Julian Rimoli shared a compelling perspective on the future of science education in early November, delivering one of the keynote addresses at Project Lead the Way's (PLTW) Summit

Aerospace engineering professor Julian Rimoli shared a compelling perspective on the future of science education in early November, delivering one of the keynote addresses at Project Lead the Way's(PLTW)  Summit, held in Indianapolis, Indiana.

"I believe that top-level education is not just the product of great universities like Georgia Tech, but the result of a continuum of educational excellence that begins at the K-12 level," he told the standing-room only crowd.

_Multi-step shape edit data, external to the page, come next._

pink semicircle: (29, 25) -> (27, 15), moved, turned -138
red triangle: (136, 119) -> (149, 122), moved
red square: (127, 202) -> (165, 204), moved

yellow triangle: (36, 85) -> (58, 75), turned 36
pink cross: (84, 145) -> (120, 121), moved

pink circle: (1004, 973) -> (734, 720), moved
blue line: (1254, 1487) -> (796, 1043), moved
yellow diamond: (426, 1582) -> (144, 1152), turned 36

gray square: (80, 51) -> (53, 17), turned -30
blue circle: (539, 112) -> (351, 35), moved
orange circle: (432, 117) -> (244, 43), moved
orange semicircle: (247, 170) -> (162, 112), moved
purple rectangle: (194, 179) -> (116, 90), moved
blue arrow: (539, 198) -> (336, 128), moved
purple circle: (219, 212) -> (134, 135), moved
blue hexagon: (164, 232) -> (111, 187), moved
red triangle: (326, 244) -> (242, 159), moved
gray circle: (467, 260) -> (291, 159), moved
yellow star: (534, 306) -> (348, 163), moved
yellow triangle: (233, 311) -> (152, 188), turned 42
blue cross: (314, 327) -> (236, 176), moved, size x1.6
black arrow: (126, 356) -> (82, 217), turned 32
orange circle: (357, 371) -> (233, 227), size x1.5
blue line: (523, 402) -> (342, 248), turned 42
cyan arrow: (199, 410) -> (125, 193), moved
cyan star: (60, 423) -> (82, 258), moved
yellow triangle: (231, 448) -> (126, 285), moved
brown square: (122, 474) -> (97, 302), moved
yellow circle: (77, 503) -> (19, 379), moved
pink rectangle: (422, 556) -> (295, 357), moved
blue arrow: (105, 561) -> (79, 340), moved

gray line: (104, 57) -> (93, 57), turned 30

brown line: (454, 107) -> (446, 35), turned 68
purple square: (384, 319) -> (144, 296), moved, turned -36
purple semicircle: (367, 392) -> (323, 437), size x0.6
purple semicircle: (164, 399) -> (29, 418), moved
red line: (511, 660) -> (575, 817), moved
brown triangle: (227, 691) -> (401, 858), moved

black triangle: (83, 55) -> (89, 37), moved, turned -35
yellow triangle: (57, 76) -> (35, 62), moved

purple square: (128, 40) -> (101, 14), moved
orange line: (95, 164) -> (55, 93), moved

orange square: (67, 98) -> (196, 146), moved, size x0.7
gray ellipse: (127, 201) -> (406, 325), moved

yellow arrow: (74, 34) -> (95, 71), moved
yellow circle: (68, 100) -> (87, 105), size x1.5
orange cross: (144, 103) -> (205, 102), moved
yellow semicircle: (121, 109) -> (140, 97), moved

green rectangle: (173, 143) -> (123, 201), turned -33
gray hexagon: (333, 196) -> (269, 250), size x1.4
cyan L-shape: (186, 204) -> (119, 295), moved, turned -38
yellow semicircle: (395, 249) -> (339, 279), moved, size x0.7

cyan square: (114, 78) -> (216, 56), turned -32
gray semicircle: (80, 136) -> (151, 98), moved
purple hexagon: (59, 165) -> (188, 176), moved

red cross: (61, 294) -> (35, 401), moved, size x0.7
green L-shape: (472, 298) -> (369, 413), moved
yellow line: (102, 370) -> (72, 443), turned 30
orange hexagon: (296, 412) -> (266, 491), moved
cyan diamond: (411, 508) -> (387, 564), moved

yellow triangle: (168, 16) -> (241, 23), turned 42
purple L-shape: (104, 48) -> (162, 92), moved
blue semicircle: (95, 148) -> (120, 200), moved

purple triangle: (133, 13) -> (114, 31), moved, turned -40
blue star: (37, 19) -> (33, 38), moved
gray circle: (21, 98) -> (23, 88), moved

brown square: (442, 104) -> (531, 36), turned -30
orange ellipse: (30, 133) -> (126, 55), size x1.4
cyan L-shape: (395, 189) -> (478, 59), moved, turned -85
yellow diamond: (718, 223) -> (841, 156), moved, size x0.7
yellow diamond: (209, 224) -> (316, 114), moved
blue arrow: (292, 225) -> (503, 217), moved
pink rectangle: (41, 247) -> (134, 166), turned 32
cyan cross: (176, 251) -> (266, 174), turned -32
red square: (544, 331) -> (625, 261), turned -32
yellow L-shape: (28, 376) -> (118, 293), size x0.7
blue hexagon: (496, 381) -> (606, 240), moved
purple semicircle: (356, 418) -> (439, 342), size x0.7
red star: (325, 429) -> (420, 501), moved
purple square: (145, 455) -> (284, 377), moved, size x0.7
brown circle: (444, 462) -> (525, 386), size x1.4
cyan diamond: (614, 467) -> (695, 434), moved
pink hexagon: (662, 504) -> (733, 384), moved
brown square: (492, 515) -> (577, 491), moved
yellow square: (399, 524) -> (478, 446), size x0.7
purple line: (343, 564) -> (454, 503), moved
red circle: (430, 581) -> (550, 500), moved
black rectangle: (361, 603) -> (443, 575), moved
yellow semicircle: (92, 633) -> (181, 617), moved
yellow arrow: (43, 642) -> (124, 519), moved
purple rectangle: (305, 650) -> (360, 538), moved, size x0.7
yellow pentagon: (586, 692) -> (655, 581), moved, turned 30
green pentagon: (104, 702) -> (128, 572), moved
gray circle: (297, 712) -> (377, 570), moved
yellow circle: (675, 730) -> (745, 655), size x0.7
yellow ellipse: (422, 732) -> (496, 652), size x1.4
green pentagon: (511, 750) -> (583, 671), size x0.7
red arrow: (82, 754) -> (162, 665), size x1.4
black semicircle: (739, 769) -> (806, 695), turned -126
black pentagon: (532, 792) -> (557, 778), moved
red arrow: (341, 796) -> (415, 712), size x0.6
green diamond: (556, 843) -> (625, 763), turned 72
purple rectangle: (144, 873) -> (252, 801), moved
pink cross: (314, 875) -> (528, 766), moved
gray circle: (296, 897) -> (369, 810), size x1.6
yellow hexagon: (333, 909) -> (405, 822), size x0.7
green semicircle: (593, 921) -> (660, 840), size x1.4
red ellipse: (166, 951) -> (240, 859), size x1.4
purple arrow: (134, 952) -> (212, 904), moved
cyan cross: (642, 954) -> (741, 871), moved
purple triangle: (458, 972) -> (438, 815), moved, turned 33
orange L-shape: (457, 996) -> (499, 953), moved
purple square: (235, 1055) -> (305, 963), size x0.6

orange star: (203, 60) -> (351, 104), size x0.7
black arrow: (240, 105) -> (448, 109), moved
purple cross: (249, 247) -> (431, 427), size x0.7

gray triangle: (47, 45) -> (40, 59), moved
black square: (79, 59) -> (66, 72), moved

"For Georgia Tech to continue its legacy as the educator of tomorrow's innovators, we must aggressively connect with the nascent brilliance that is coming up through our K-12 educational system. Partnering with Project Lead the Way -- arguably the nation's leading provider of science, technology, engineering, and math programs - makes huge sense."

Rimoli, who holds the Goizueta Foundation Junior Faculty professorship, was one of several notable education and business experts to address the Summit, which brought together nearly 1,500 leaders from government, industry, academia and the non-profit sectors to review strategies for encouraging success in STEM disciplines.

Also speaking at the four-day conference were Dr. William Bennett, former U.S. Secretary of Education, Jeff Charbonneau, the 2013 National Teacher of the Year, and Steve Forbes, chairman and editor-in-chief of Forbes Media.

In his PLTW address, entitled "Advanced Simulations and Mobile Gaming in the Classroom," Rimoli took particular inspiration from Bennett's charge, given the first day of the four-day conference: "Ability is predicted by interest. Get them interested."

"For me, this spoke directly to my own experience, growing up in a small town in Argentina," RImoli said. "What did I want to do with computers? Play games, of course."

One problem: there were no computer stores to buy the games.

"So I tracked down a magazine that had computer codes for games, written in BASIC, and I went to work. That's what an interest will make you do," he continued.

 

"By typing the games and debugging them -- there were always typos on those codes-- I learned to program the computer and later started making my own games."

Those games developed into a love of programming, math, and, in high school, physics and engineering. 

"I started developing physics-based games -- pseudo 'Angry Birds' -- and in college, I used simulation-based programs to understand concepts that I was struggling with. Through this process, I discovered the field of computational physics, which led me to pursue a PhD that focused on computational mechanics."

"The bottom line? Computer gaming was probably the single most important driver in my becoming an aerospace engineering professor. It was an interest that kept rewarding me with more curiosity for the things I didn't yet know."

 

Project Lead The Way (PLTW) is a non-profit that provides K-12 STEM programs to more than 6,500 elementary, middle and high schools across the U.S. The group's curriculum is based on an activity/project/problem-based model that Rimoli praised.

"I have seen, myself, how activity-based learning engages students more deeply in the underlying principles of engineering," he said.

"It helps them form a more intuitive grasp of the material." Rimoli's comments are based, in part, on his experience with Truss Me! a game application he developed last year to teach engineering students the basics of truss behavior. Originally intended as a novel addition to his own classroom teaching, the game as quickly adopted by K-12 teachers, university educators, and gamers when it was released on iTunes.

In May, the prestigious ETH Zurich formally adopted the educational app into its engineering curriculum.